'Written, produced and directed by Peter Weir'. That sounds about as much control as Woody Allen could boast (usually actor rather than producer in his case). From Aussie Peter Weir you get a winning odd couple romance devoid of sentimentality and with an Enya soundtrack which discreetly reminds one of the '80s.
French legend Depardieu is Georges, the one seeking the elusive Green Card. His marriage to the absurdly named Bronte (MacDowell) is one of mutual convenience - she wants to get round one of the city's demanding co-op boards and secure a lovely flat with a greenhouse - but when questions begin being asked they have one weekend to get their stories straight before finally being rid of each other.
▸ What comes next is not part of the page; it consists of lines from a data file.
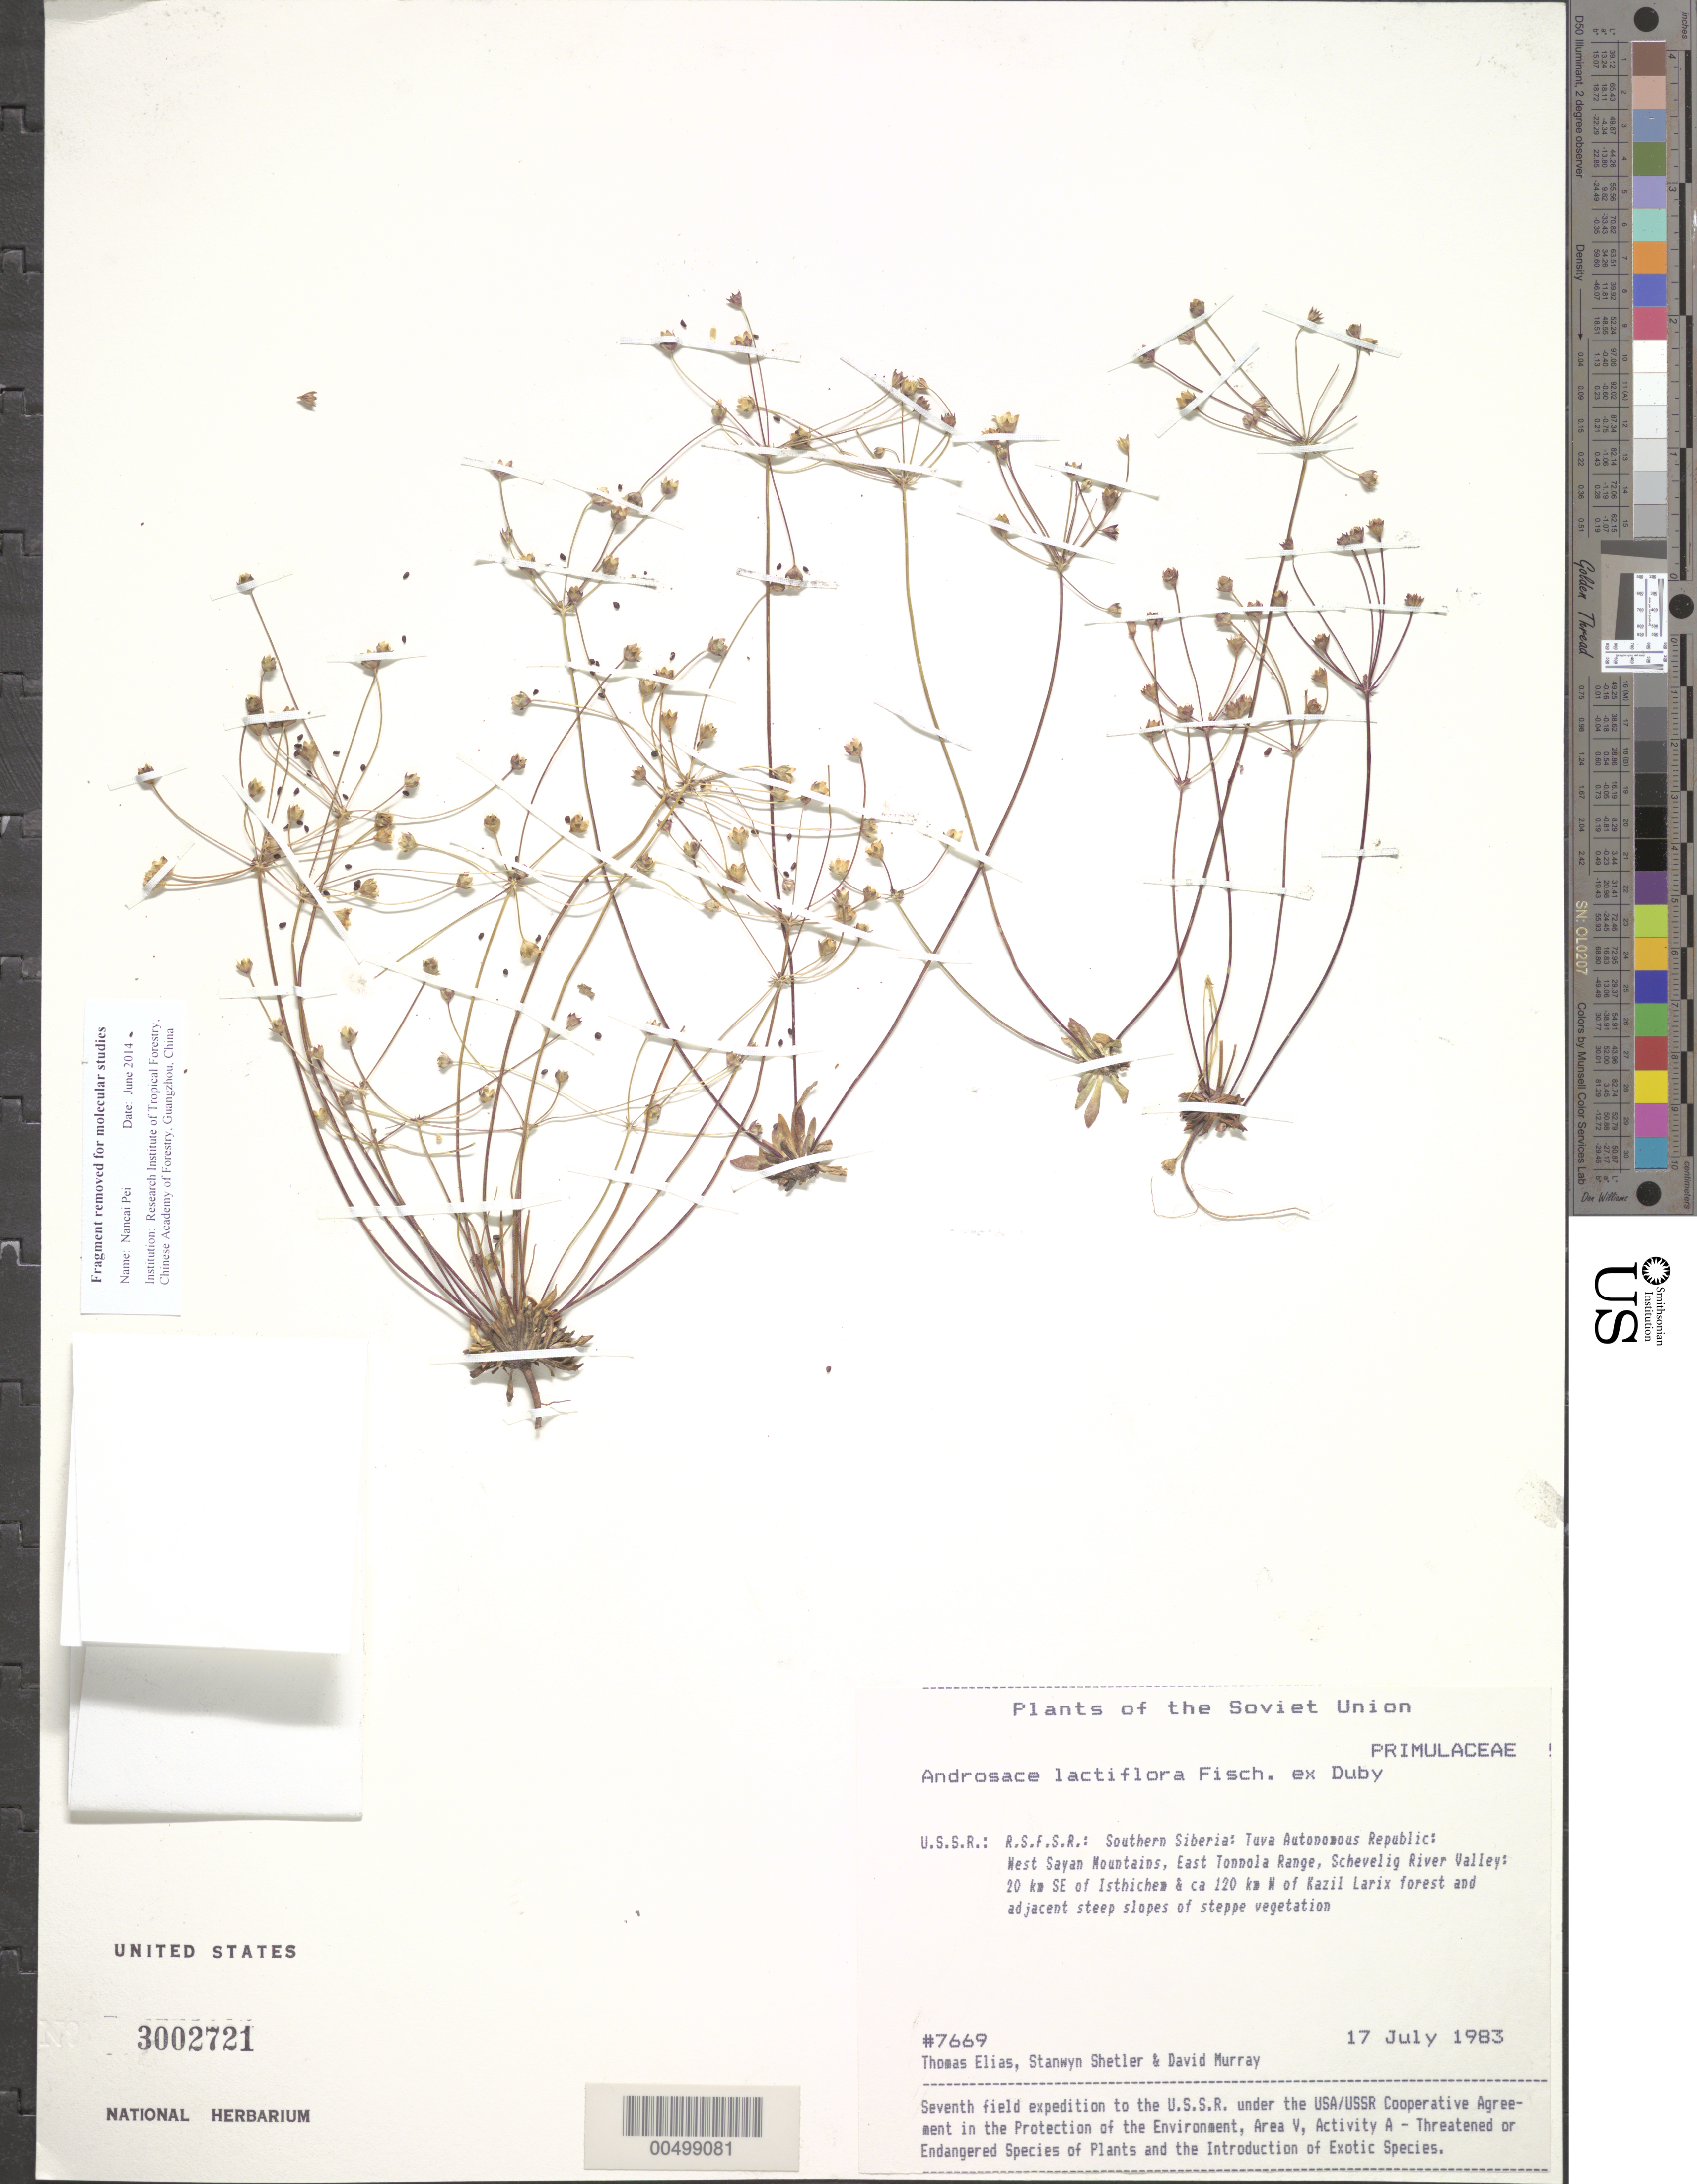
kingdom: Plantae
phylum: Tracheophyta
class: Magnoliopsida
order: Ericales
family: Primulaceae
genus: Androsace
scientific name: Androsace lactiflora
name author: Fisch. ex Willd.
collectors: T. Elias, S. Shetler & D. F. Murray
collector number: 7669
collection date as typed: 17 Jul 1983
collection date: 1983-07-17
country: Russian Federation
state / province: Tuva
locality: West Sayan Mountains, E Tonnola [Tannu-Ola] Range, Schevelig River Valley, 20 km SE of Isthichem [Ishti-Khem], *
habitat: Larix forest and adjacent steep slopes of steppe vegetation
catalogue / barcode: US 3002721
Perhaps calling this a romance is wrong because it's more about the creation of intimacy, albeit under exceptional circumstances. In a sense a bit like method-acting preparation dramatized. Everything is delightfully subconscious as opposed to restrained. Depardieu is hugely likeable and it's nice to see Bebe Neuwirth with some colour in her cheeks. MacDowell is way better here than in Four Weddings but still in some respects not a born actress. If anything is wanting it is more conversation, more debate and argument, maybe a longer time span to make it truly believable.
Not much mentioned in rundowns of the grest romantic flicks, but more rewarding than something like Lost In Translation, I'd say. If you'd forgotten about Green Card it's time you got reacquainted.